----- Records to use -----

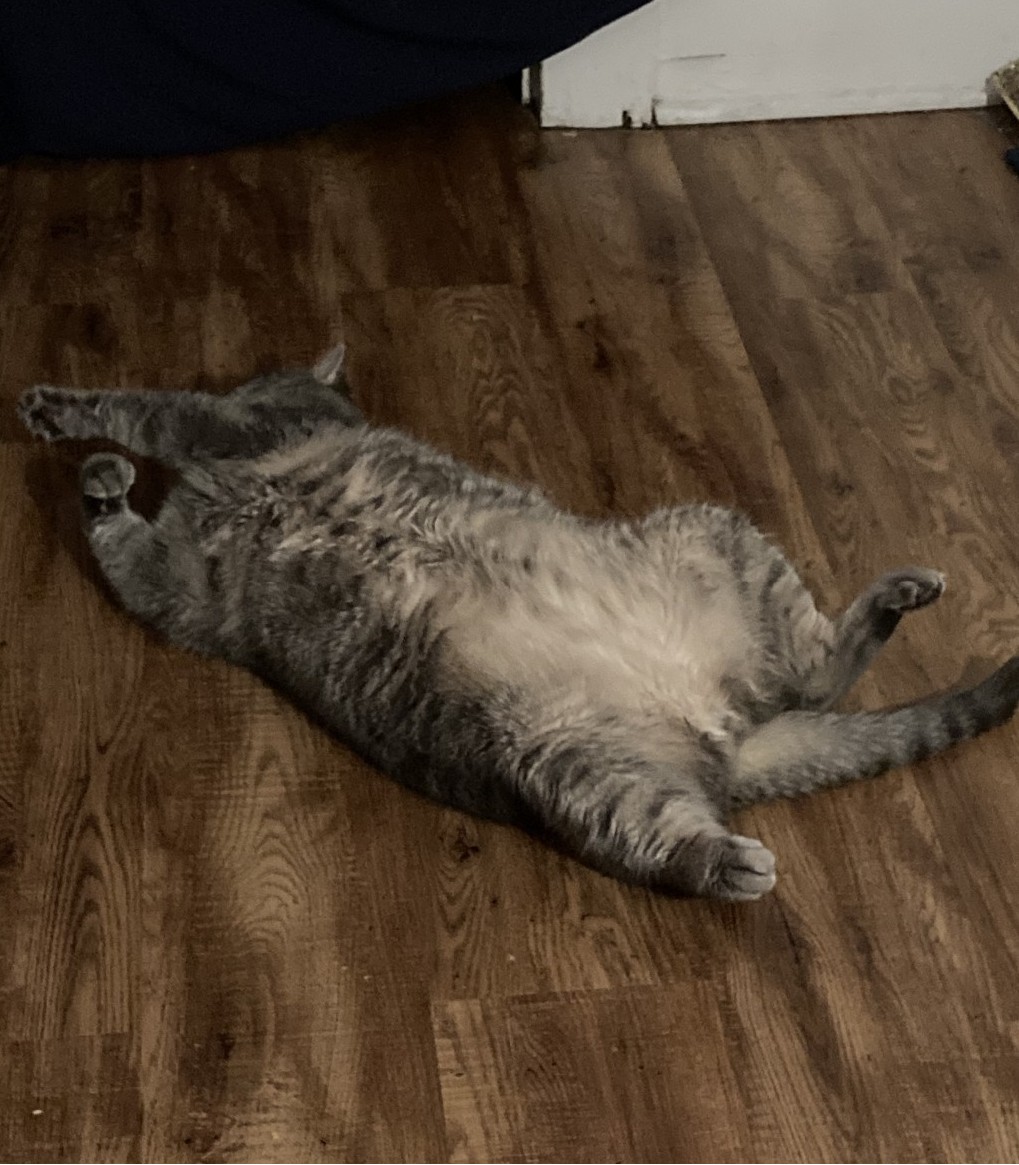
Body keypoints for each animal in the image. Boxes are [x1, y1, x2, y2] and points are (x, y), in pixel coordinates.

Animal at [15, 349, 1019, 904]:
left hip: (710, 539)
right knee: (680, 813)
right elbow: (122, 543)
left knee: (818, 670)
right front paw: (100, 482)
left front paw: (67, 423)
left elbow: (145, 406)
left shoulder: (222, 445)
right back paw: (719, 862)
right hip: (579, 764)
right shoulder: (183, 591)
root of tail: (724, 731)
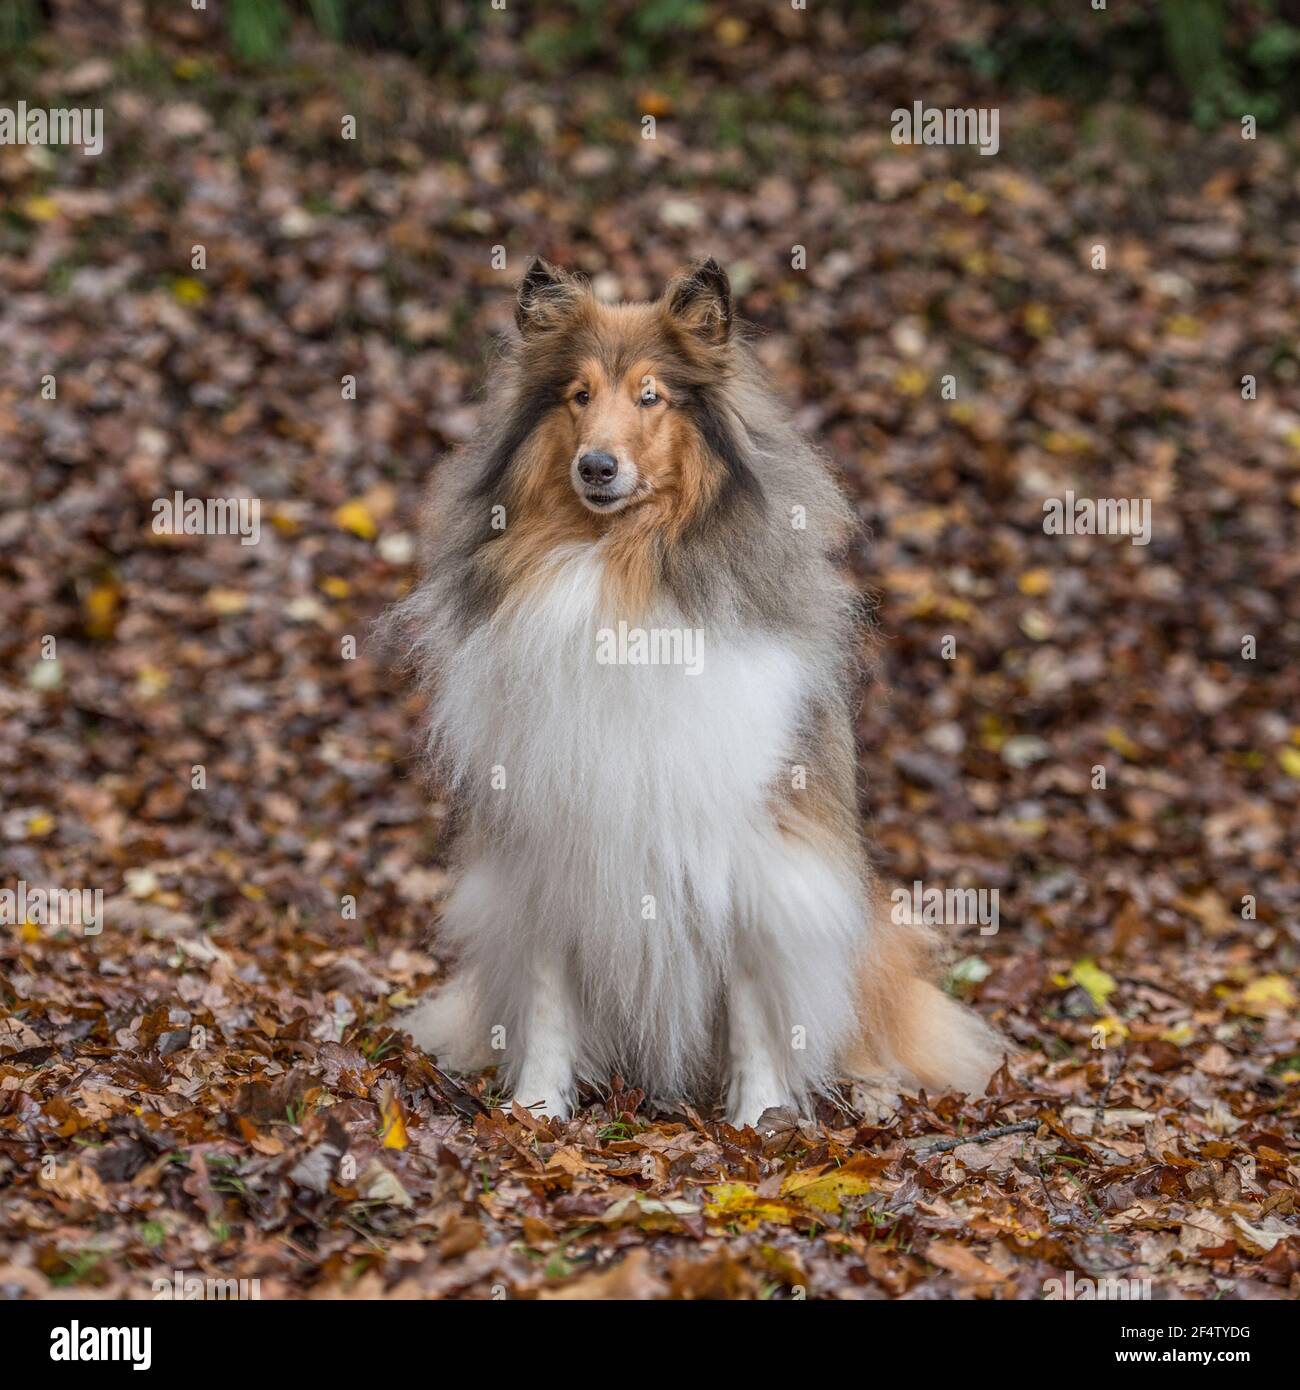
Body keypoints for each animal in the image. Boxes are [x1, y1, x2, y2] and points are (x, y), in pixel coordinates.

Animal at [392, 258, 1001, 1128]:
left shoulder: (748, 850)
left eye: (651, 395)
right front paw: (537, 1108)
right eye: (578, 394)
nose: (596, 467)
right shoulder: (545, 843)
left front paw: (757, 1120)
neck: (619, 575)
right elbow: (547, 990)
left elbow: (751, 993)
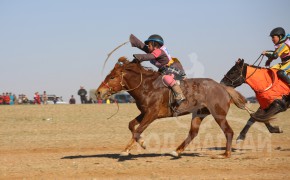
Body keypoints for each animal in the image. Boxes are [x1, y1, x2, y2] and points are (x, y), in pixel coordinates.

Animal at [96, 56, 246, 158]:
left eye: (112, 77)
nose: (98, 92)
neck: (147, 86)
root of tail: (223, 87)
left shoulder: (152, 114)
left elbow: (138, 130)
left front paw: (132, 147)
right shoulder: (144, 113)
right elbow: (131, 125)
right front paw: (135, 145)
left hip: (218, 115)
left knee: (229, 132)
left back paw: (226, 154)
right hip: (199, 113)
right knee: (193, 132)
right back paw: (176, 151)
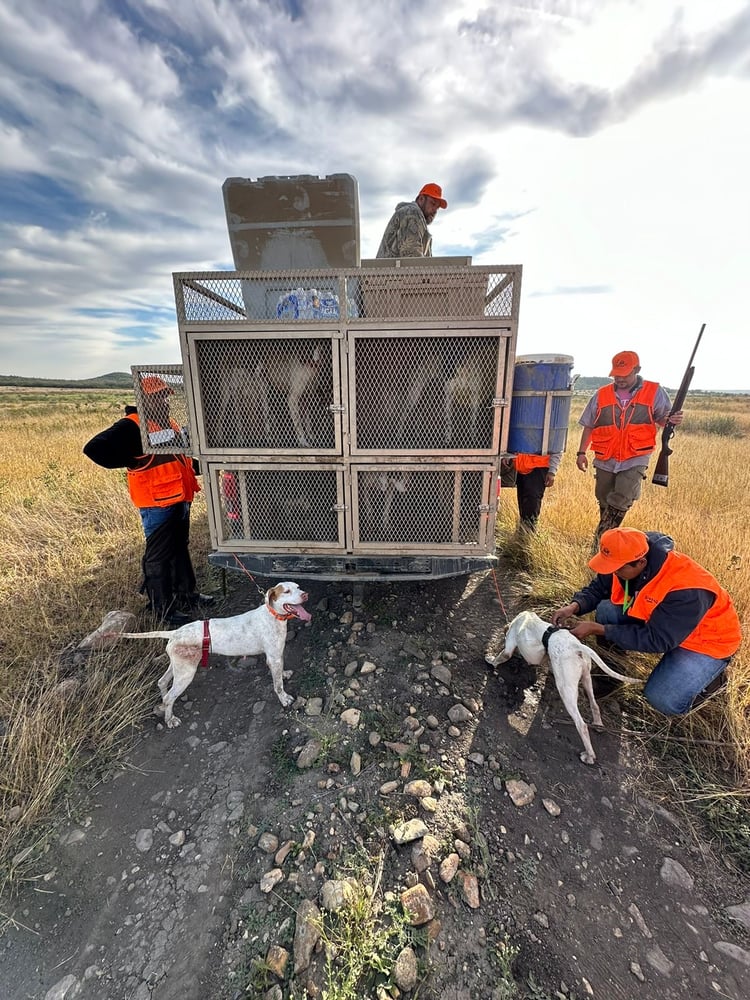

-----

Task:
Leave every picture out, and transcribe the data above exactly as it reads.

Solution to the problem:
Body keypoints for each animal in the image. Boxes are [x1, y1, x2, y2] and points are (x, y), in pixel coordinates.

Animal at [15, 349, 1019, 904]:
left hip: (710, 539)
right knee: (680, 813)
right elbow: (122, 543)
left knee: (818, 670)
right front paw: (100, 482)
left front paw: (67, 423)
left elbow: (145, 406)
left shoulder: (222, 445)
right back paw: (719, 862)
right hip: (579, 764)
right shoulder: (183, 591)
root of tail: (724, 731)
Body keypoints for each animal in the image. Boxes are [x1, y1, x2, y2] and points are (x, y), in pixel coordinates.

Animal at [392, 258, 1001, 1128]:
left shoulder: (748, 850)
left eye: (651, 395)
right front paw: (537, 1108)
right eye: (578, 394)
nose: (596, 467)
right shoulder: (545, 843)
left front paw: (757, 1120)
neck: (619, 575)
right elbow: (547, 990)
left elbow: (751, 993)
Body keypoints for each animal in the image. Boxes are [x1, y1, x2, y2] and points are (x, y), in pixel coordinates.

Animal at [96, 56, 246, 158]:
left eye: (112, 77)
nose: (98, 92)
neck: (147, 86)
root of tail: (223, 87)
left shoulder: (152, 114)
left elbow: (138, 130)
left front paw: (132, 147)
right shoulder: (144, 113)
right elbow: (131, 125)
right front paw: (135, 145)
left hip: (218, 115)
left knee: (229, 132)
left back paw: (226, 154)
right hip: (199, 113)
right knee: (193, 132)
right back paw: (176, 151)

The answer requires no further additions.